▸ TRY IT: Rewrite the lines below, swapping "chart" for "graph" and changing nothing else. Leave out the pictures.

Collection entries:
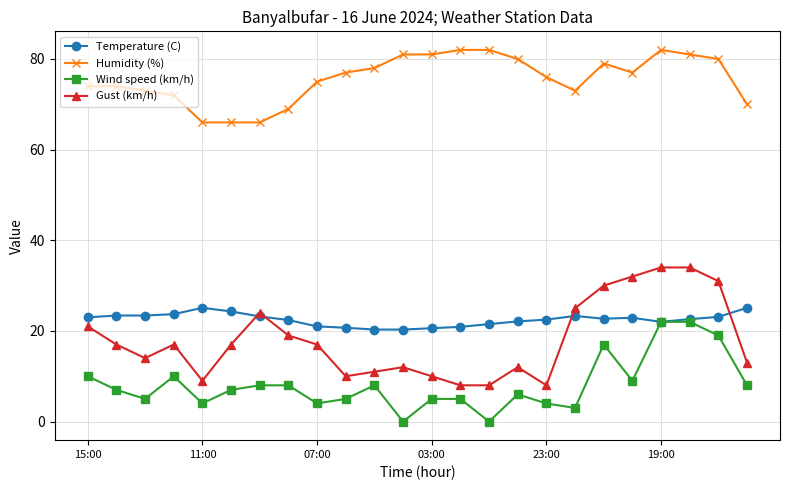

What is the maximum value shown in the chart?

82.0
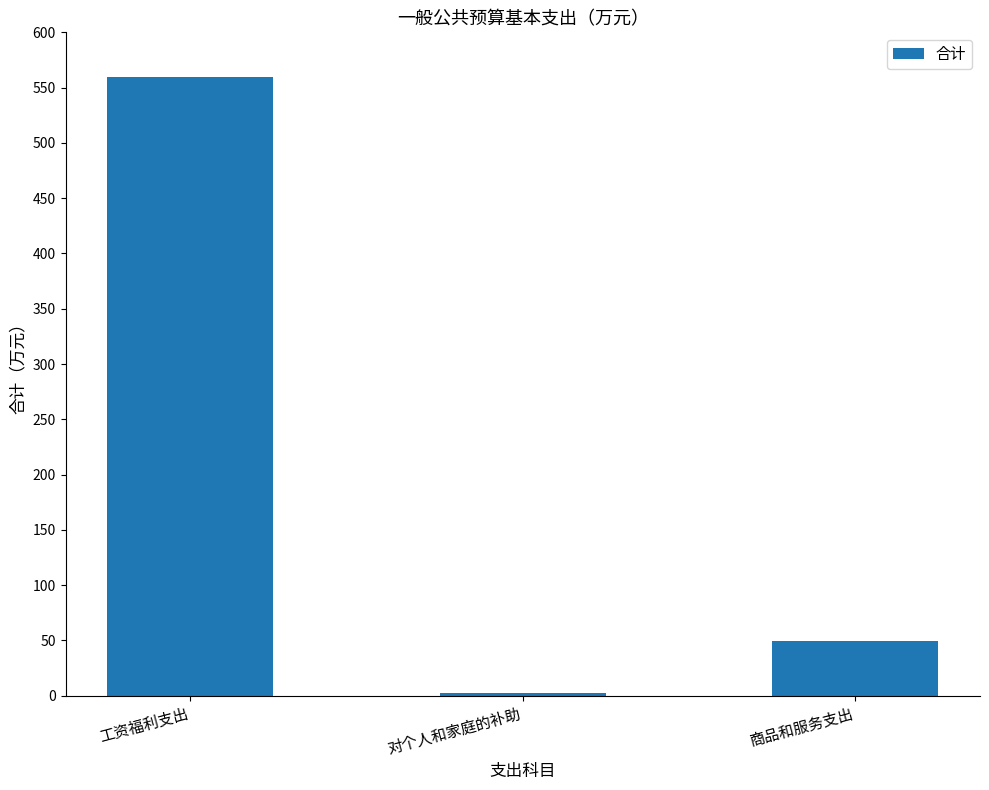

What is the value of the 1st bar from the left?

559.9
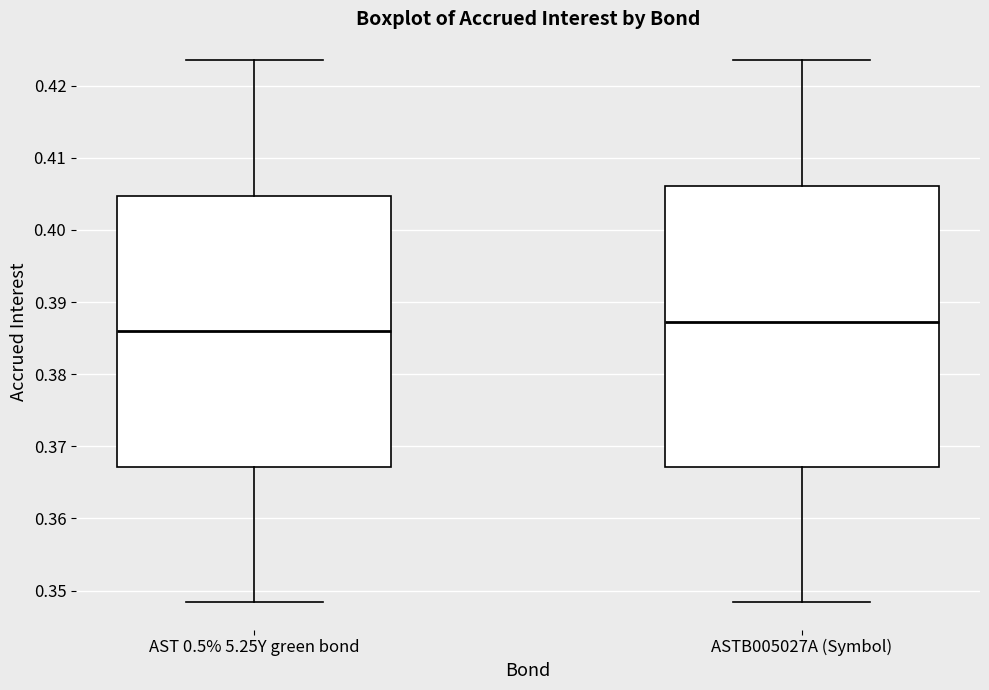

Where does the upper whisker of the box for AST 0.5% 5.25Y green bond end on the y-axis? The values are not printed on the chart, so give them approximately, as read against the axis.

0.423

▸ ANSWER SECTION:
What is the maximum value shown in the graph?

82.0

What is the value of the 1st bar from the left?

559.9

Where does the upper whisker of the box for AST 0.5% 5.25Y green bond end on the y-axis? The values are not printed on the graph, so give them approximately, as read against the axis.

0.423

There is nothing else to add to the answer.